Rafa mengangguk. Kabar yang ia dengar benar-benar mengganggu pikirannya. Biar bagaimanapun Rafa juga tidak ijin pada Ibu jika ia ingin pergi ke Malaysia tanpa pamit dan kabar.

Sekarang Ibu pasti marah padanya.

"Nggak usah khawatir. Ibu tau kamu sekolah disana. Rafael udah bilang." Ucap Kendra seakan bisa membaca pikiran Rafa.

"Aku Cuma nggak enak aja selama ini aku nggak pernah kasih kabar ke Ibu."

Kendra tersenyum, senyuman yang membuat Rafa selalu mampu luluh.

"Ibu pasti ngerti. Lagipula Rafael selalu cerita kok ke Ibu tentang kamu apalagi kalau kamu masuk majalah. Ibu udah sorak kegirangan padahal bukan dia yang masuk majalah."

Rafa tersenyum, papa dan mamanya juga seperti itu. Sewaktu Rafa bilang dirinya masuk majalah fashion, mereka bersorak kegirangan bahkan membeli beberapa majalah itu padahal dengan edisi dan majalah yang sama.

"You did a great job, Fa." Ucapnya lagi.

"Thanks."

*

"Fa. Kamu di Jakarta dulu aja ya?" ucap Rafael sesampainya di rumah. "Temenin mama, kasian. Mama masih labil."

Rafa mengangguk, "Iya.
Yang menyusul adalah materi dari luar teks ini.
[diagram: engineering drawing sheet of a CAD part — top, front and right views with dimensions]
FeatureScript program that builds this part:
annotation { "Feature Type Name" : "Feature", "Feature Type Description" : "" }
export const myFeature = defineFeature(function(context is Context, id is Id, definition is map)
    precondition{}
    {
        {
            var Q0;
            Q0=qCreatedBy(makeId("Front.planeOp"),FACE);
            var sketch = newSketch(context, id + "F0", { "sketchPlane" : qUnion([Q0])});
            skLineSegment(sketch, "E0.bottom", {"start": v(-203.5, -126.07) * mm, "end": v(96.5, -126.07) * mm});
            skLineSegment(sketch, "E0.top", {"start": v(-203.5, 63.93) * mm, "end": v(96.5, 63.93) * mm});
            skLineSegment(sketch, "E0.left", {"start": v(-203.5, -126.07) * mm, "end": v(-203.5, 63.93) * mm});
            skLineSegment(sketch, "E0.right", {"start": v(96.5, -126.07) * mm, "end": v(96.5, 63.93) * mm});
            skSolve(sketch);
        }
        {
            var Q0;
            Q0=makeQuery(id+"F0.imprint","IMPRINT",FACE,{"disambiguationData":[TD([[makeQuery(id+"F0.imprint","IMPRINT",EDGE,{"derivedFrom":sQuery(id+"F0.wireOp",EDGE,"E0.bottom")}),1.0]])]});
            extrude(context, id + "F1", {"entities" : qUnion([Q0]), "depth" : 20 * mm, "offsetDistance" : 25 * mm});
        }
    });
Cath kasih aku waktu di Jakarta sampai aku mau bener-bener stabil disini."

Rafael mengangguk, "Mereka udah ke apartemen?"

Rafa mengangguk, selama Cath dan Nino di Jakarta mereka akan tinggal di apartemen Rafael yang dulu Rafa tempati. Ternyata apartemen itu tidak dijual oleh Rafael.

"Kamu disini aja gimana? Merintis karir disini?"

"Tadi Abang Cuma minta sampai keadaan stabil, sekarang minta aku disini aja."

Rafael tertawa mengacak rambut Rafa yang sekarang panjang dan diwarnai coklat.

"Ya namanya juga usaha kan? Siapa tau kamu mau disini aja, liat kesungguhan si Alfred serius nggak nyusul kamu kesini. Ngomong-ngomong mana dia?"

Rafa berdecak, "Jangan bawa-bawa Alfred deh. Aku nggak kasih tau dia sama sekali tentang papa."

Rafael menarik napas, "Aku nggak tau hubungan kalian gimana, yang pasti kalau kamu kabarin ini ke dia. Alfred pasti merasa kamu hargai." Ucap Rafael lalu pergi meninggalkan Rafa sendiri. Rafa menutup matanya. Memikirkan ucapan Rafael, ia tidak ingin membuat Alfred berharap tetapi tidak ingin membuat Alfred merasa tidak dihargai.

Perlahan Rafa mengambil ponselnya dan mengirimkan pesan untuk Alfred mengabarkan kabar duka ini.